Invité sur France info, Yves Legros, directeur de Candia, a affirmé n'avoir qu'un seul objectif : « payer les producteurs 400 €/1 000 l ». Dès cet été, il annonce que Sodiaal serait « capable de passer la barre des 350 €/1 000 l si les négociations se finissent bien et si les laits spécifiques sont bien valorisés ». Une vidéo publiée sur Dailymotion puis relayée sur Facebook.
Cliquez sur l'image pour lancer la vidéo. Source : page Facebook "La bataille des producteurs de lait".
« Notre objectif, et il y en a un seul à avoir, c'est de payer les producteurs 400 € les 1 000 l de lait. Tant qu'on ne sera pas à ce prix, on n'aura pas fini le travail », a déclaré Yves Legros, directeur général de Candia (marque de la coopérative Sodiaal) et président de Syndilait, dans une vidéo publiée sur Dailymotion et relayée sur Facebook. Invité de L'interview éco de Jean Leymarie sur France info il y a une quinzaine de jours, dans le cadre de la journée mondiale du lait, il annonce même que Sodiaal devrait « être capable de passer la barre des 350 €/1 000 l dès cet été, puis d'augmenter ensuite tous les ans le prix du lait de 20 €/1 000 l ». Selon lui, il y a deux manières d'y arriver : des négociations qui se finissent bien, notamment pour les marques de distributeurs, et le développement des marchés spécifiques bien valorisés tels que les laits aromatisés, délactosés ou de filière, bio, responsable ou éthique.
Ainsi, l'augmentation du prix du lait payé aux éleveurs ne serait pas supportée par les consommateurs, via une hausse du prix du litre standard, mais elle viendrait de l'essor des produits à valeur ajoutée. « Actuellement, 40 % du lait produit par Sodiaal trouve un débouché en France, ce qui tire la valorisation globale du lait vers le haut », ajoute Yves Legros qui estime qu'en 2017, 2018 et 2019, l'évolution du prix du lait est allée dans le bon sens après des années « catastrophiques ». D'après le patron de Candia, il n'y a pas de risque de « revenir en arrière sauf si on retombe dans des batailles de prix plutôt que de valeur ajoutée. Or, la valeur ajoutée, on l'aura sur les aspects nutritifs, les emballages recyclés et la transparence de la filière », de l'élevage à l'assiette.
Les Français boivent de moins en moins de lait
Justement, une certaine méfiance s'est installée chez les consommateurs depuis les quelques problèmes sanitaires qu'a connus le lait, et notamment après l'affaire Lactalis, rappelle le journaliste. Pourtant, les contrôles sont nombreux et font partie intégrante du métier des industriels laitiers, insiste Yves Legros. L'une des raisons à la baisse de la consommation de lait constatée depuis plusieurs années et qui s'est élevée à - 3 % l'an dernier ? Pas la principale en tout cas pour le directeur de Candia, qui l'attribue plutôt à un changement de façon de prendre son petit-déjeuner. « Avant, les gens restaient 20 min en moyenne, assis autour d'une table, en famille. Aujourd'hui, ce repas ne dure que 10 min et est pris généralement seul. De plus, un enfant sur cinq saute un petit-déjeuner par semaine », détaille-t-il.

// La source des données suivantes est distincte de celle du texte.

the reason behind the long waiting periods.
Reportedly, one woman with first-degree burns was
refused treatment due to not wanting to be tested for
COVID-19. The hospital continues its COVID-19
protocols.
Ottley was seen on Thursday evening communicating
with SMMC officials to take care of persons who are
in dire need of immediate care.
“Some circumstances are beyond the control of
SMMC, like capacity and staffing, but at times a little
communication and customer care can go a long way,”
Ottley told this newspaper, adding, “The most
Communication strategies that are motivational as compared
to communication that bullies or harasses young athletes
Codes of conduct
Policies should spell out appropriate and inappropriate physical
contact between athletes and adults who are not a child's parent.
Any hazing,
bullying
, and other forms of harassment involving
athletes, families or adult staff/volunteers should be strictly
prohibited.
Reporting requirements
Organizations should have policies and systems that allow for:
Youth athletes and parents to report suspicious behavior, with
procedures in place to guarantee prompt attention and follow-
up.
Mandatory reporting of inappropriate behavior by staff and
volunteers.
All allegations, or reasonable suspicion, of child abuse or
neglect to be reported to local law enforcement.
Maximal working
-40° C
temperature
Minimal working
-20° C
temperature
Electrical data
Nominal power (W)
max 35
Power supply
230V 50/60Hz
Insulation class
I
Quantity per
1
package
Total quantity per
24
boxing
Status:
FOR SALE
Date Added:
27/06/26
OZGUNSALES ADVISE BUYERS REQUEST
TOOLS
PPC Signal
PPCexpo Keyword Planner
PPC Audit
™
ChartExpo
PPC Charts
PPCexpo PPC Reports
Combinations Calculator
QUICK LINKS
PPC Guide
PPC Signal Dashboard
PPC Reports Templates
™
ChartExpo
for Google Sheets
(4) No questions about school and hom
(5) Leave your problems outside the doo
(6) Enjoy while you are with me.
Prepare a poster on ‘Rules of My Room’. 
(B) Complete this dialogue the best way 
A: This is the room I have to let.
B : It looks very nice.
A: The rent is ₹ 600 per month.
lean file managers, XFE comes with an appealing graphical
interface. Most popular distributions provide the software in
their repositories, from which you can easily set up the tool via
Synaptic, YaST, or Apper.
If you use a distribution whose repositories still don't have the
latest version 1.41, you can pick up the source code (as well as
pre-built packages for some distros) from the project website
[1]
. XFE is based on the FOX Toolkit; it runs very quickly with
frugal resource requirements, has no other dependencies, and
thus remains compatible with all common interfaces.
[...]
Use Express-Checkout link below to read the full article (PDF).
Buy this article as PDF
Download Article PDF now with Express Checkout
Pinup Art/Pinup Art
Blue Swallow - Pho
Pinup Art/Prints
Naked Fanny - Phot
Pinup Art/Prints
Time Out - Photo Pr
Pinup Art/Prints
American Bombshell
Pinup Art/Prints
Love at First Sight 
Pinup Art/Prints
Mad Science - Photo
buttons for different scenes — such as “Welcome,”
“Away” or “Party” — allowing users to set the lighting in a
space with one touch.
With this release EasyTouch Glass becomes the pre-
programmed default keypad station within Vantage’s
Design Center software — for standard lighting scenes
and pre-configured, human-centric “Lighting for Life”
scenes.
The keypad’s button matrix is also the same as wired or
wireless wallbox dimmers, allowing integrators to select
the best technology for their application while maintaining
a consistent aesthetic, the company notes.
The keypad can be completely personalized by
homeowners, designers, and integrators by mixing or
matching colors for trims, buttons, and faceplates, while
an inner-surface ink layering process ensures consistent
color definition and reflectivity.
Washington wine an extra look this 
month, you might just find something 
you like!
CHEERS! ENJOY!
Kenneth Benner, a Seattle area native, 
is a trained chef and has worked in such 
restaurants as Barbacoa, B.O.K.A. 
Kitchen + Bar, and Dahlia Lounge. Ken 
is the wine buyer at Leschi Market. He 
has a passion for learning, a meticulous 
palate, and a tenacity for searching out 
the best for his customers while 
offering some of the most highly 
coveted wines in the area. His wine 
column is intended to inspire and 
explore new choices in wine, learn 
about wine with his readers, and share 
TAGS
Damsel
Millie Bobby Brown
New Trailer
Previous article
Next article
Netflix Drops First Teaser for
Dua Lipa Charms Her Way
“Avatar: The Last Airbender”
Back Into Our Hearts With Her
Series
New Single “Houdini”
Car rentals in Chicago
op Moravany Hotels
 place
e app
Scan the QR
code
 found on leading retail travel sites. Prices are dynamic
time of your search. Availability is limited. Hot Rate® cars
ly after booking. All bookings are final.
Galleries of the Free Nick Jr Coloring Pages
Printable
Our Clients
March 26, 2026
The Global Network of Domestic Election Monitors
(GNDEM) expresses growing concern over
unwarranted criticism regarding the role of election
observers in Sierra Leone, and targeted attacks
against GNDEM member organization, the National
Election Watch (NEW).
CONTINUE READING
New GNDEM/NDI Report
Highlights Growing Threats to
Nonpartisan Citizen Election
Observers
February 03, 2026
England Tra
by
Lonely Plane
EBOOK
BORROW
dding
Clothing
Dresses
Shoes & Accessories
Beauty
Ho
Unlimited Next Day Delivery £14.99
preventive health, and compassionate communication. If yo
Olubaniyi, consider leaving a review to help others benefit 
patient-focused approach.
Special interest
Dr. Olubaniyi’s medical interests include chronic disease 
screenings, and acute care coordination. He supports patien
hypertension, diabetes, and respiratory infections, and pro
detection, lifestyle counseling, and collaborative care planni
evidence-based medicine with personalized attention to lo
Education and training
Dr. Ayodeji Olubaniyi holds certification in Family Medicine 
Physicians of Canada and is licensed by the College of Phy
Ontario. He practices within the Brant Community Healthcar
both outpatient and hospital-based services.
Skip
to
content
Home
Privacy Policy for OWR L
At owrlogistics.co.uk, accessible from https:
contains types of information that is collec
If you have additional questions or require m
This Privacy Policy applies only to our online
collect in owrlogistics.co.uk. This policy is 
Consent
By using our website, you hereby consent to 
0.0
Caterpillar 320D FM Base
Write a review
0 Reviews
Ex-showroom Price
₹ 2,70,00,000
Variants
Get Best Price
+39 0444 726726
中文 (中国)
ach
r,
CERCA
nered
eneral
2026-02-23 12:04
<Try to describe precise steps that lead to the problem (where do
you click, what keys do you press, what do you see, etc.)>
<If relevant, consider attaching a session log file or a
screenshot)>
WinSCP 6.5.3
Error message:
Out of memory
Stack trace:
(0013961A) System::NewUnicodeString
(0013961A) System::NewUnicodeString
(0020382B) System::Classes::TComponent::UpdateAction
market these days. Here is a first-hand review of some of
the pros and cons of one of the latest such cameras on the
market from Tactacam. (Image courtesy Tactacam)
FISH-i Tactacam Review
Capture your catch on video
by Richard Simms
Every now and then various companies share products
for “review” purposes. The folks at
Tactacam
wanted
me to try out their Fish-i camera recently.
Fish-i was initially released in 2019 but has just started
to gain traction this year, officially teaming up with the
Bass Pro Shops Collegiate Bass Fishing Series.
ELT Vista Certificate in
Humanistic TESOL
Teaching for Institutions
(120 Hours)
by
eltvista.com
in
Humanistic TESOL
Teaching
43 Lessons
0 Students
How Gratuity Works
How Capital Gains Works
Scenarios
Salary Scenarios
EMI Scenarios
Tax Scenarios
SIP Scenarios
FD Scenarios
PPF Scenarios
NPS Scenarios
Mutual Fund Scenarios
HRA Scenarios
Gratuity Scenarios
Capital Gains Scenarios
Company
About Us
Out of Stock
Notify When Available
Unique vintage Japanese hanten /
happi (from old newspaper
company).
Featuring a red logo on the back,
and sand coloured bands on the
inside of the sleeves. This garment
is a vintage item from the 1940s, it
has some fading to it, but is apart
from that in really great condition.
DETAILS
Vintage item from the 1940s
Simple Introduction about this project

Ainsi, les Français boivent de moins en moins de lait, et cette diminution de consommation touche surtout le lait conventionnel, qui représente les deux tiers du marché, mais aussi l'ensemble des produits du petit-déjeuner. Or, comme 70 % du lait est bu à ce moment-là, ce recul pourrait s'aggraver, ce qui s'avère préoccupant pour les producteurs et l'ensemble de la filière et pourrait poser des problèmes de santé publique, particulièrement chez les enfants, dont la croissance serait impactée par le manque de calcium.